Alguien sacó un balón y, esperando para volver a casa, algunos nos pusimos a jugar un partido improvisado en los pasillos del aeropuerto de Venecia. La mayoría no habíamos cruzado la mayoría de edad en aquel viaje de fin de curso que nos habíamos pasado, como toca a esas alturas, mucho más pendientes de compadrear y rivalizar entre nosotros, detectar receptividad entre ellas, imaginar aventuras adúlteras entre profesores, ocultar vino malo a la policía, odiar a italianos de zapato y patilla fina y no caer en ningún timo ni canal.

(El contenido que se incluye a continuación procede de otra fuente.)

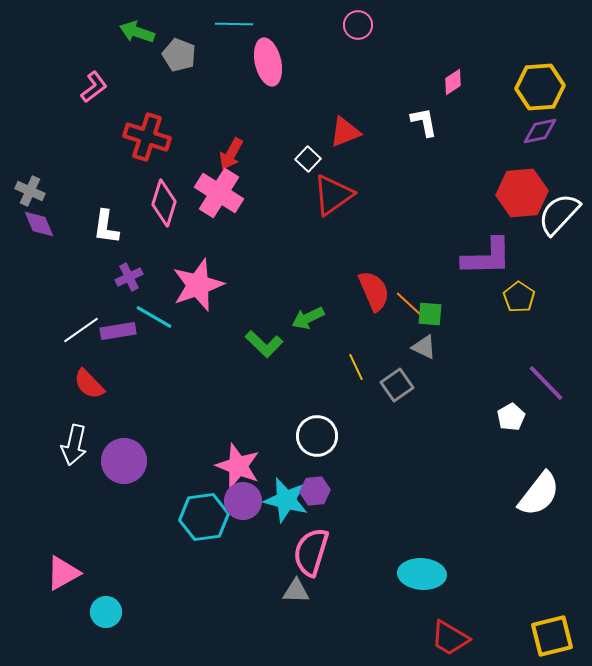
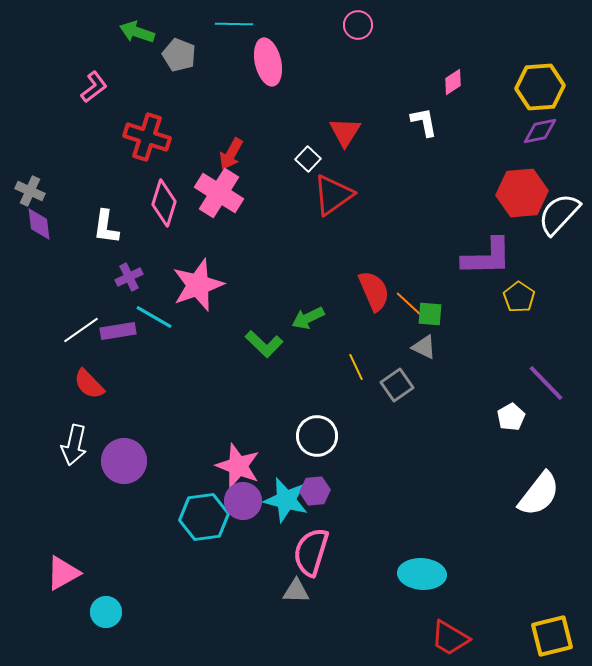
red triangle at (345, 132): rotated 36 degrees counterclockwise
purple diamond at (39, 224): rotated 16 degrees clockwise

Estábamos mucho más al tanto de todo eso que de la comida —“el Telepi y los macarrones con tomate Orlando de mi madre están mejor”— o los monumentos —“una iglesia parecida la hay en mi pueblo”—. Ya habría tiempo para dejar de perderlo haciéndonos los duros. No éramos idiotas, sino jóvenes. Hacíamos lo que cualquier adolescente debería estar haciendo al otro lado del Adriático. Sin embargo, a través de los ventanales del aeropuerto, a unos 70 kilómetros, veíamos despegar cazas. La diagonal trazada era mucho más empinada y veloz que la del avión comercial que tenía que devolvernos a casa en dirección contraria.
Un F-16 puede superar los dos mil kilómetros por hora. Eso significa que desde la base de la OTAN en Aviano, que entre balonazos a otros pasajeros veíamos por la cristalera, uno de esos aviones puede llegar a Belgrado y volver en 45 minutos. Los cálculos más bajos, de Human Rights Watch, cifran en unos 500 los civiles muertos durante los 78 días que duró el bombardeo de Yugoslavia durante la Guerra de Kosovo. Para las autoridades de un país que ya no existe y cada vez lo hará aún menos, son más de cinco mil. La sede de la radiotelevisión pública, la embajada china o el parque Tašmajdan de la capital serbia fueron atacados. En ninguno de esos sitios estaba Milošević.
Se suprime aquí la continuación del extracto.